▶ **CONSIGNE**:
Prolongez l'article sur l'étape corrézienne du Tour Auto 2020 à partir de sa dernière ligne.

▶ **TEXTE FOURNI**:

___

5 septembre 2020

Tour Auto 2020 : Saints-Cylindres-sur-Corrèze

Jaguar Mk II 3,8L de 1965 à l’entrée de Turenne.

Le Tour Auto, cette manifestation entre gens de bonne compagnie qui débute toujours sous les ors du Grand Palais et se termine invariablement sur un site prestigieux, reste en fait une épreuve populaire.
Comme son homologue cycliste, il va au-devant de celles et ceux qui, pour la plupart, ne fichent jamais les pieds sur un circuit ou dans un salon, mais qui aiment l’automobile. L’occasion pour nous de suivre, lors de la 3e étape de cette édition 2020, quelques deux cents voitures sous le soleil du Causse Corrézien. 

Pierre Ménard (texte & photos)

___

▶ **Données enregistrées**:

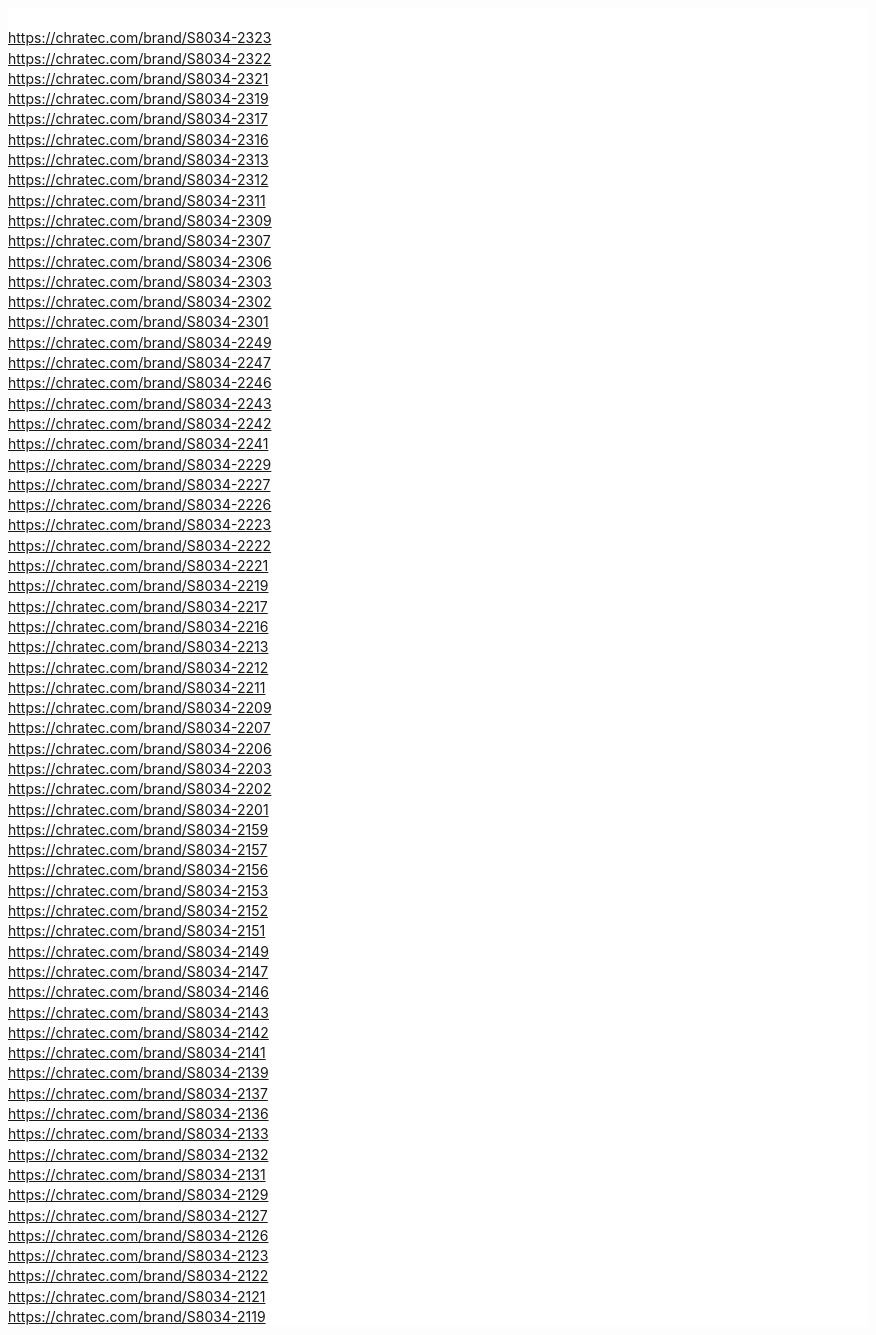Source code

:<br/>https://chratec.com/brand/S8034-2323
<br/>https://chratec.com/brand/S8034-2322
<br/>https://chratec.com/brand/S8034-2321
<br/>https://chratec.com/brand/S8034-2319
<br/>https://chratec.com/brand/S8034-2317
<br/>https://chratec.com/brand/S8034-2316
<br/>https://chratec.com/brand/S8034-2313
<br/>https://chratec.com/brand/S8034-2312
<br/>https://chratec.com/brand/S8034-2311
<br/>https://chratec.com/brand/S8034-2309
<br/>https://chratec.com/brand/S8034-2307
<br/>https://chratec.com/brand/S8034-2306
<br/>https://chratec.com/brand/S8034-2303
<br/>https://chratec.com/brand/S8034-2302
<br/>https://chratec.com/brand/S8034-2301
<br/>https://chratec.com/brand/S8034-2249
<br/>https://chratec.com/brand/S8034-2247
<br/>https://chratec.com/brand/S8034-2246
<br/>https://chratec.com/brand/S8034-2243
<br/>https://chratec.com/brand/S8034-2242
<br/>https://chratec.com/brand/S8034-2241
<br/>https://chratec.com/brand/S8034-2229
<br/>https://chratec.com/brand/S8034-2227
<br/>https://chratec.com/brand/S8034-2226
<br/>https://chratec.com/brand/S8034-2223
<br/>https://chratec.com/brand/S8034-2222
<br/>https://chratec.com/brand/S8034-2221
<br/>https://chratec.com/brand/S8034-2219
<br/>https://chratec.com/brand/S8034-2217
<br/>https://chratec.com/brand/S8034-2216
<br/>https://chratec.com/brand/S8034-2213
<br/>https://chratec.com/brand/S8034-2212
<br/>https://chratec.com/brand/S8034-2211
<br/>https://chratec.com/brand/S8034-2209
<br/>https://chratec.com/brand/S8034-2207
<br/>https://chratec.com/brand/S8034-2206
<br/>https://chratec.com/brand/S8034-2203
<br/>https://chratec.com/brand/S8034-2202
<br/>https://chratec.com/brand/S8034-2201
<br/>https://chratec.com/brand/S8034-2159
<br/>https://chratec.com/brand/S8034-2157
<br/>https://chratec.com/brand/S8034-2156
<br/>https://chratec.com/brand/S8034-2153
<br/>https://chratec.com/brand/S8034-2152
<br/>https://chratec.com/brand/S8034-2151
<br/>https://chratec.com/brand/S8034-2149
<br/>https://chratec.com/brand/S8034-2147
<br/>https://chratec.com/brand/S8034-2146
<br/>https://chratec.com/brand/S8034-2143
<br/>https://chratec.com/brand/S8034-2142
<br/>https://chratec.com/brand/S8034-2141
<br/>https://chratec.com/brand/S8034-2139
<br/>https://chratec.com/brand/S8034-2137
<br/>https://chratec.com/brand/S8034-2136
<br/>https://chratec.com/brand/S8034-2133
<br/>https://chratec.com/brand/S8034-2132
<br/>https://chratec.com/brand/S8034-2131
<br/>https://chratec.com/brand/S8034-2129
<br/>https://chratec.com/brand/S8034-2127
<br/>https://chratec.com/brand/S8034-2126
<br/>https://chratec.com/brand/S8034-2123
<br/>https://chratec.com/brand/S8034-2122
<br/>https://chratec.com/brand/S8034-2121
<br/>https://chratec.com/brand/S8034-2119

___

▶ **RÉPONSE À L'EXERCICE**:
La super récré

Tour Auto 2020 – Dans la bourgade de Larche à 9h45, la récréation a été exceptionnellement décalée pour que les loupiots voient passer les premiers concurrents. Et ça piaille, et ça lève les bras à la vue de ces rutilantes mécaniques au bruit d’enfer dont les conducteurs envoient au passage un petit coup de klaxon – ou d’accélérateur – et saluent chaleureusement les gamins !

Saluts aussi à tous les autochtones qui se sont retrouvés sur les trottoirs, au bord des routes ou des champs pour assister au défilé de ce Tour Auto 2020 repoussé aux premiers jours de septembre pour cause de vous-savez-quoi. Tant mieux parce qu’il fait un temps à rendre un printemps jaloux et rouler sur le Causse dans cette douce température matinale est un plaisir dont on ne se lasse pas.

A la limite de la Corrèze et de la Dordogne, Larche accueille les premiers concurrents du Tour Auto 2020, MG B 1965 et Morgan +4 Super Sport 1962.
Deux aristocrates italiennes passent le pont sur la Vézère à Larche, Ferrari 250 GT Passo Corte 1960 et Alfa Romeo Giulia Sprint GT Veloce 1966.

Au cul de la Porsche

Et ça roule ! Au cul d’un cycle-car corrézien, lui même à la poursuite d’une Porsche 904 Carrera GTS de 1963 et d’une 911 2,0 litres de 1965.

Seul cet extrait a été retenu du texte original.